Having abandoned biblical law, or at least a more faithful version of it than what remains today, we instead “coddle the criminal…and thereby show little care for the victim.” P. 344 But according to “biblical penology”, “the end in view” is “a vision of social peace, and hope for a godly culture that is surrendered to the righteousness and justice of a covenant-keeping God, whose great love is made manifest by the restitution effected by Christ’s redemptive work, and his grace expressed socially in a system of restorative justice where human flourishing within self-giving community can take place.” P. 354 That isn’t quite the theocratic tyranny that critics of theonomy would have you fear.

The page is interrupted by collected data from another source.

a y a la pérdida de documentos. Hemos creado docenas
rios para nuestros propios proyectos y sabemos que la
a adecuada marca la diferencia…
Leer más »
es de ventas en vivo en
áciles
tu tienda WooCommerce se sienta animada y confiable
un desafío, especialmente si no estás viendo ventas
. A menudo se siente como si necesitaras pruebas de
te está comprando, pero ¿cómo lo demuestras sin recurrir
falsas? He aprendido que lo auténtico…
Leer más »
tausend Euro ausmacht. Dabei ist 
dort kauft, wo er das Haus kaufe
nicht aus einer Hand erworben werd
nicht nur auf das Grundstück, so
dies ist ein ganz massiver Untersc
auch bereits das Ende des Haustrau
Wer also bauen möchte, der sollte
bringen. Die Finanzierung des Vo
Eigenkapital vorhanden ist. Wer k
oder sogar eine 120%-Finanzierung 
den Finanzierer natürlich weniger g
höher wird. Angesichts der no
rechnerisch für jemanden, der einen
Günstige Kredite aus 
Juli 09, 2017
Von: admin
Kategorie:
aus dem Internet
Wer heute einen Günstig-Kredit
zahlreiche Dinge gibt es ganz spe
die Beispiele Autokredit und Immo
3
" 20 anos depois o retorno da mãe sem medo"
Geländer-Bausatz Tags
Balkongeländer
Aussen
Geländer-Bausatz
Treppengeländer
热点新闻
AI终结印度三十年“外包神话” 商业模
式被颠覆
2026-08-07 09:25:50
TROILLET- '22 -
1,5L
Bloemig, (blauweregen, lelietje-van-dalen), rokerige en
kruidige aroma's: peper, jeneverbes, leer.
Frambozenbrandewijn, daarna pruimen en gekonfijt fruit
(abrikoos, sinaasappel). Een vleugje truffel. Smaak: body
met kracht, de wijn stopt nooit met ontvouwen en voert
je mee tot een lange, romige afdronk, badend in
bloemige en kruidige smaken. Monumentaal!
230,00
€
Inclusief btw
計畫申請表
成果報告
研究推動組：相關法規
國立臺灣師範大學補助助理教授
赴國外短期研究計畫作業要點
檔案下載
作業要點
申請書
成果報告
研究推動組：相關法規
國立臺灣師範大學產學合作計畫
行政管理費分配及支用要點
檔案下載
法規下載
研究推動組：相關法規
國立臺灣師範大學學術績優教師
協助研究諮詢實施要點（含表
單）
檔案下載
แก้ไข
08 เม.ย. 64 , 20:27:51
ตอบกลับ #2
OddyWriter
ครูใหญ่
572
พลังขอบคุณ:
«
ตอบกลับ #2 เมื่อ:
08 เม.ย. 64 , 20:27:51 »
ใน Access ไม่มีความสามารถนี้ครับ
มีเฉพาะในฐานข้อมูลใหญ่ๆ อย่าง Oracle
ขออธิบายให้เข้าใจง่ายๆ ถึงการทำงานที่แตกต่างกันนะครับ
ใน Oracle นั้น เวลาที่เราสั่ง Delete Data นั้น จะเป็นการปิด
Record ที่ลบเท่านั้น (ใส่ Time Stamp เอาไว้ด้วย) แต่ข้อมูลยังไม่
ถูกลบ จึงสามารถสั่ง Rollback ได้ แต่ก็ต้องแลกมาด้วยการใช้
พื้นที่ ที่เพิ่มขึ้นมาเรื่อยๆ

Naturally, Boot must answer the “two kingdom” theorists, who would have Christians stay out of the culture wars and focus on preaching the gospel. He again points out that the two kingdoms view is only tenable within the confines of a culture “already …under the influence of the gospel.” As the shared presuppositions begin to erode, so too does the culture. P. 382
Toward the end of the book, Boot asks the important question, “What happened? Where did the vital vision of… Puritan theologians for the church’s mission disappear to and why?” His first answer is the Enlightenment banished religion to the private sphere, “leaving the public sphere to reason.” He argues that some Christians have even followed this path. Others have followed the path of “pietism”—with their goal of “simply advancing [their] personal spiritual growth.” This group “divorces faith and reason, seeking to locate the faith essentially in human feelings and experience alone.” P. 526 But the “most popular response amongst Protestants has been the radical privatization of the faith”—what has become “’Christian’ political pluralism.” P. 527
But the answer, according to Boot, “is in fact a simple return to the whole council [sic] of God in Scripture and a revival of a Puritan theology of mission.” P. 531 For us, this means a return to the law of God and its application to the whole of life. This grand vision is a return to our roots—the roots that founded Christendom, and which in abandoning, has led to the near total ruin the west is currently undergoing. Whoever picks up the mantle of God’s authoritative law-word, will begin to build a new Christendom—hopefully built on a more solid foundation than the synergistic one built the first time. But build it they will, with the Word of God as the standard by which all things are measured.
This is one of the most important books written in the twenty-first century, as it advances the work of important twentieth-century thinkers, but more importantly, the Puritans of old, who sought to build God’s kingdom through his appointed means. May we, in this generation, join them!